Make a set of random integers, uniformly distributed between 0 and n=10^4. The size of the set is n^2.
import pandas as pd
import numpy as np
n = 10 ** 4
seq = pd.DataFrame(np.random.randint(0, n, n ** 2))
Plot the histogram and indeed the distribution of values is uniform:
seq.hist(bins=n)
Now, from each element k in the set, subtract the element k-1 and keep the absolute value of the difference. Drop the first element since there's no previous element to that.
diff = seq.diff().dropna().abs().astype(int)
The result is also a set of random numbers with values between 0 and n.
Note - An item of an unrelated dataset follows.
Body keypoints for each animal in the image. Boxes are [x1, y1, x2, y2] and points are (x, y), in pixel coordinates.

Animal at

But what is the histogram of this new set? Let's see:
diff.hist(bins=n)
Why is the new distribution skewed so much towards small values? Intuitively I expected a bell curve, maybe centered on the average.
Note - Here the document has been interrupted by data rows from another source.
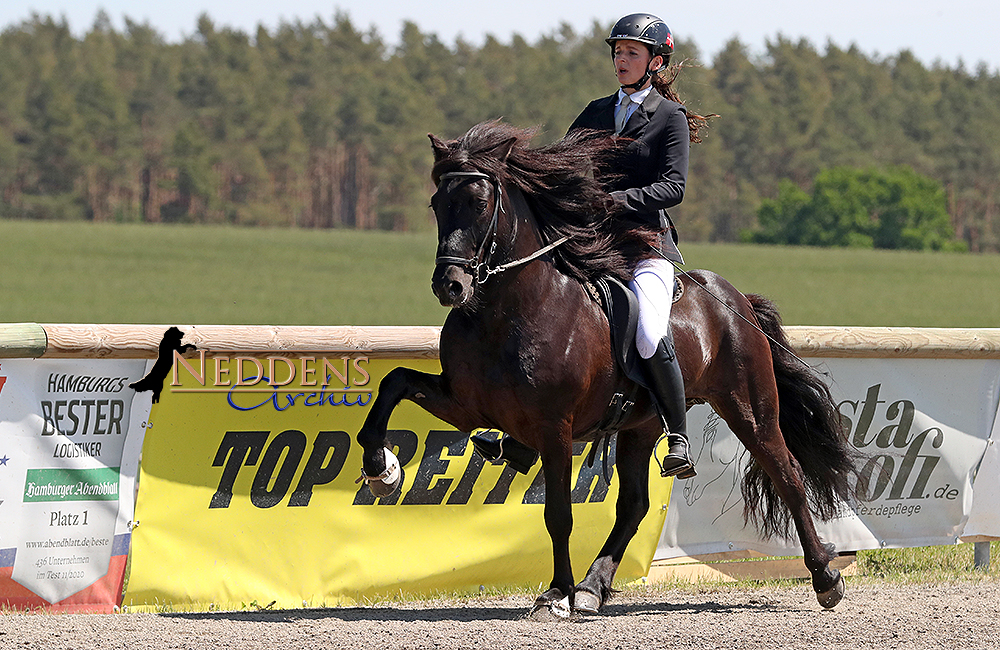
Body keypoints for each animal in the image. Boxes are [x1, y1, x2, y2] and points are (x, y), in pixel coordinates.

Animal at [356, 120, 856, 612]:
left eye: (479, 204)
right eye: (438, 204)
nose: (450, 285)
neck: (505, 312)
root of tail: (737, 301)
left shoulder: (554, 428)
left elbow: (558, 514)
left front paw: (556, 592)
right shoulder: (466, 405)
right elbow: (394, 382)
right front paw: (380, 468)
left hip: (749, 408)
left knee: (787, 474)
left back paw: (825, 577)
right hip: (643, 424)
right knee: (634, 505)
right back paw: (594, 587)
What this distribution says is – the most likely difference between any k-1 and k is 0.
Can you provide an intuitive explanation?
Best Answer
Here is an intuitive explanation:
Let's call the two consecutive samples $X, Y$. Since $X$ and $Y$ are drawn independently and from a uniform distribution, we have $P((X,Y) = (i,j)) = P(X=i)P(Y=j) = \frac{1}{(n+1)^2}$ fixed for all pairs $0 \leq i,j \leq n$. So, for a fixed $z \in \{0,1,...,n\}$, $$P(|X-Y| = z)=\sum_{\substack{0 \leq i,j \leq n \\ |i-j|=z}} P((X,Y) = (i,j))$$ boils down to counting how many different pair differences leads to the given $z$ value, since all pairs are equally likely.
For $z=n$, there are only two pairs: $(n,0)$ and $(0,n)$. For $z=n-1$, there are four pairs: $(n, 1), (n-1, 0), (1, n)$ and $(0, n-1)$. And so on.
If you work out the number of such pairs using simple combinatorics, you'll see that moving from $z=n$ to $z=1$, the number of pairs are increasing linearly, which matches what you are seeing at your last plot.